Aaron wrapped up his 23-year career in the majors in 1976 with a raft of records that still stand, including 2,297 runs batted in, 6,856 total bases and 25 All-Star game appearances.
But the former Milwaukee/Atlanta Braves great is best known for a record that no longer stands — hitting his way to the all-time home run record previously held by Babe Ruth and later eclipsed by Barry Bonds.
The Babe's record of 714 career home runs once seemed insurmountable, but Aaron surpassed the ex-Yankee with his No. 715 in front of his home crowd in Atlanta on April 8, 1974. Not everyone, however, was cheering as hard as Braves fans.
Aaron said on "The Dan Patrick Show" that he was deluged with racist hate mail and death threats as a black player threatening the mark of one of the most popular white players to ever play the game. He said he kept all of the letters to remind his grandchildren how pervasive racism is in the country.
"In all of the interviews that the police and the detectives and whoever was in charge did, (they said) all of these were probably just crank letters, but there may be one in there from someone that meant something," Aaron said in the October 2016 interview.
Negro Leagues Baseball Museum President Bob Kendrick on Friday reminded fans that Aaron broke with the Milwaukee Braves in 1954, just seven years after Jackie Robinson shattered the color line with the Brooklyn Dodgers.
So Aaron faced the same brutal racism other Black players of the era experienced, especially as the slugger approached Ruth’s home run record.
“This Black man in the deep South was about to break a record that no one really thought could ever be broken and that was not wearing well on a lot of (white) people,” Kendrick told the MLB Network, shortly after getting word of Aaron's passing. “And yet he was able to withstand, endure and still perform at an exceptional level.”
Born Henry Louis Aaron on Feb. 5, 1934, the future outfielder was the third of eight children of a tavern owner.
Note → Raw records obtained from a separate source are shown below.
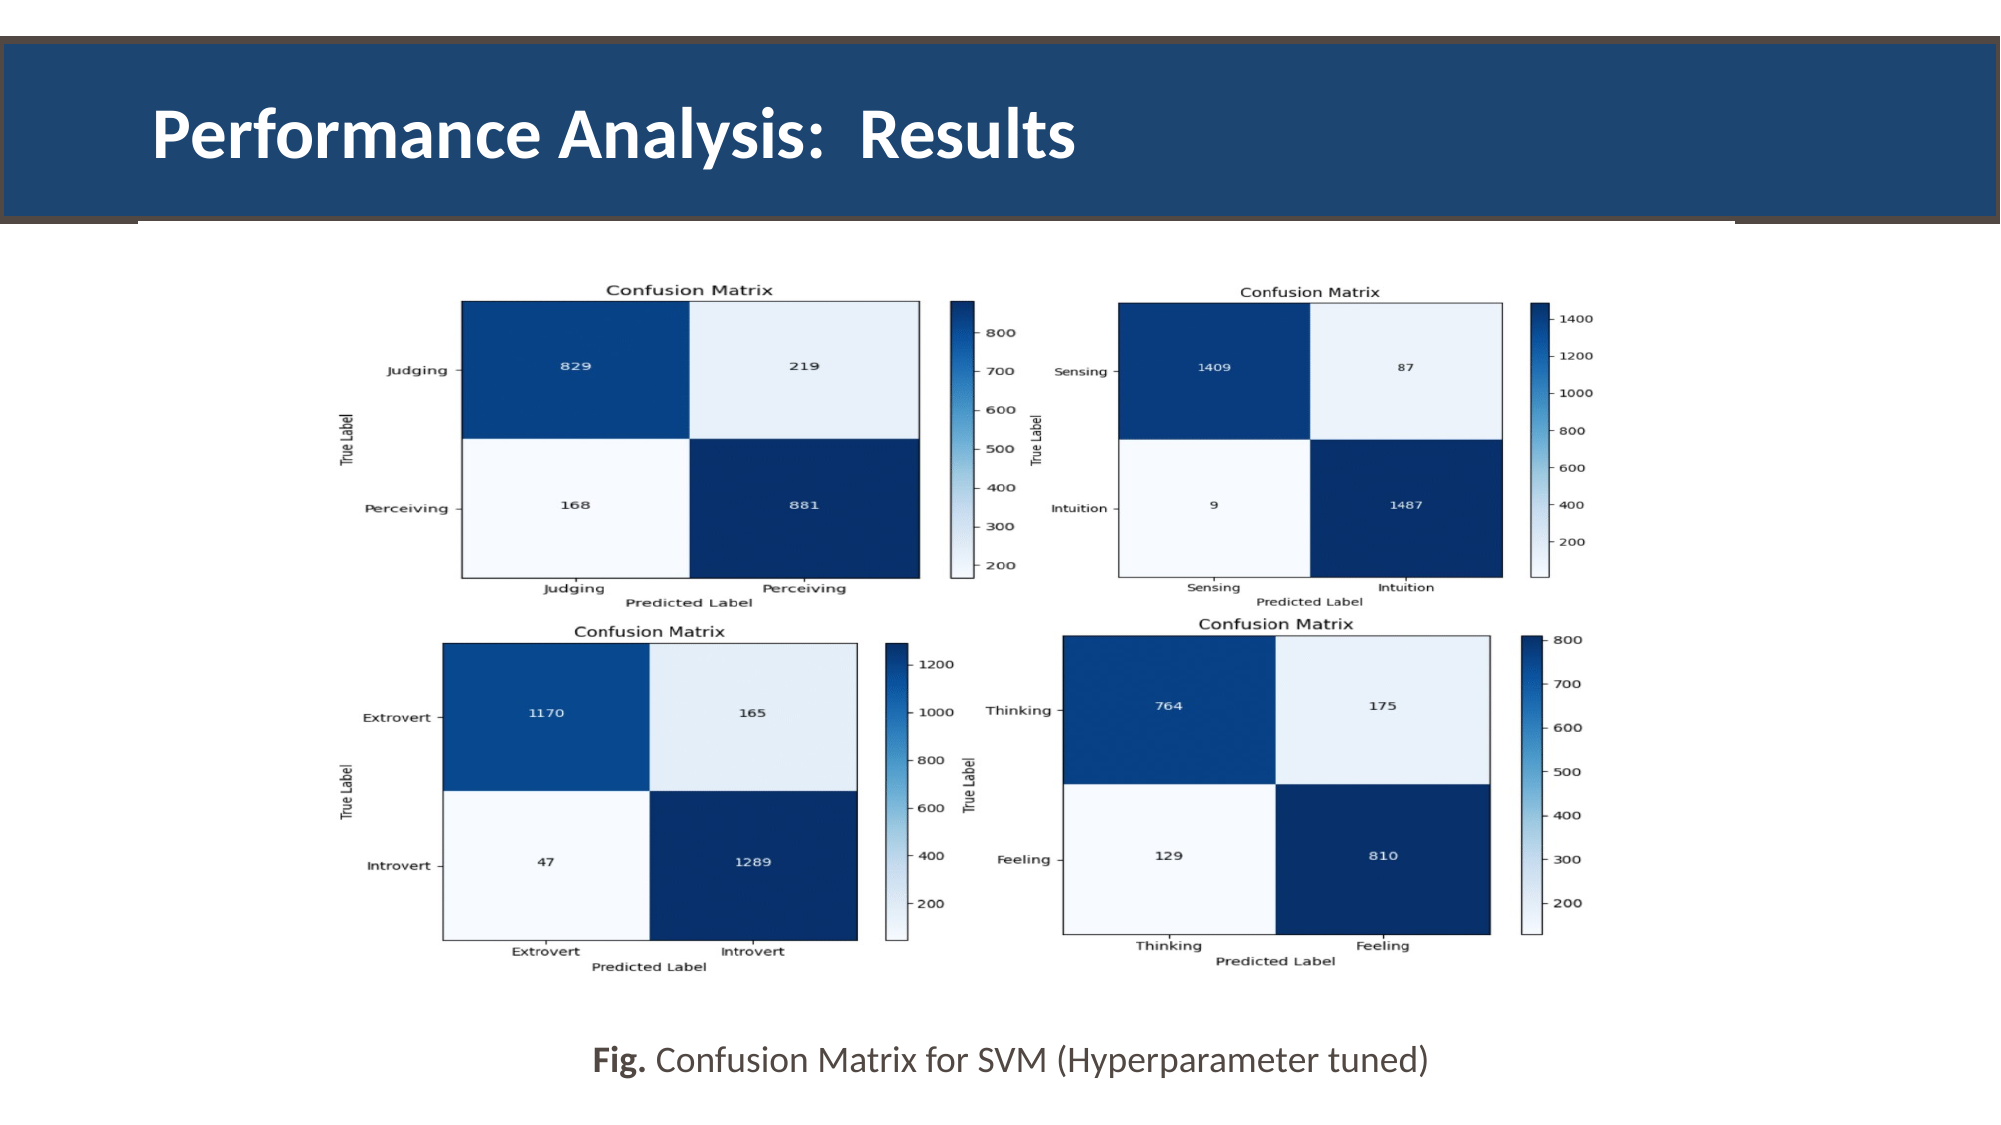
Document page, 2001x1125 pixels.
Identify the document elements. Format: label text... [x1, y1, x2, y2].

text_box Fig. Confusion Matrix for SVM (Hyperparameter tuned) [578, 1027, 1899, 1088]
picture [138, 221, 1735, 1028]
text_box [0, 36, 2000, 224]
text_box Performance Analysis: Results [138, 78, 2000, 181]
Given his athletic prowess, sports seemed to be a ticket out of his poor black neighborhood in Mobile, as he starred in baseball and football first for segregated Central High School and later for a private school called the Josephine Allen Institute.
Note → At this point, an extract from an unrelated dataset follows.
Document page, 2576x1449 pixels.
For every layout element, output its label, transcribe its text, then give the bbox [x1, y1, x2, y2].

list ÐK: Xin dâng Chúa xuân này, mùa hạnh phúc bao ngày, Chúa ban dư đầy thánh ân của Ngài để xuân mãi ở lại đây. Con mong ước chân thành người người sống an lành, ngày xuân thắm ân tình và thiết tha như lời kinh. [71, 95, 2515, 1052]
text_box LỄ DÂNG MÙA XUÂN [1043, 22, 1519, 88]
But he would quit before he graduated, having inked contract as an 18-year-old with the Negro Baseball League's Indianapolis Clowns. He only played part of the 1952 season, but served enough time to lead his team to a championship.
After Robinson broke Major League Baseball's color barrier in 1947, a player of Aaron's caliber wasn't going to escape notice for long. He signed a $10,000 contract with the Milwaukee Braves, with whom he made his big league debut two years later.
In 1955, Aaron hit .328 with 27 home runs and 106 RBIs in his first full season, and won his first batting title a year later.
His sole National League MVP award came in 1957 courtesy of a stat line that included a .322 batting average, 44 home runs and 132 RBIs. That magical season would end with the only World Series title of Aaron's prestigious career — a seven-game upset of the seemingly indomitable New York Yankees.
But what made Aaron arguably the greatest player in baseball history was a combination of longevity and consistency. He is one of only two players (along with Alex Rodriguez) who hit 30 home runs in 15 seasons.
The outfielder played most of his career with the Braves — 12 seasons in Milwaukee and nine in Atlanta after the team moved — but was traded back to Milwaukee, to the expansion Brewers, in 1975. He spent his final two seasons as a designated hitter for the American League squad.
He retired at the end of the 1976 season with 755 home runs and a career average of .305.
Aaron was elected to the Baseball Hall of Fame in 1982.
Aaron, however, didn't stay away from the Braves after he hung up his bat, eventually moving into the team's front office, where he served as executive vice president.
To the end of his life, he remained a champion of minority hiring and inclusion in the sport he loved. In October 2018, the league renamed the Elite Development Invitational, the largest developmental program for minority players, in honor of Aaron.
Appropriately enough, MLB also awards the Hank Aaron Award to the best hitter in each league as voted on by the fans and the media.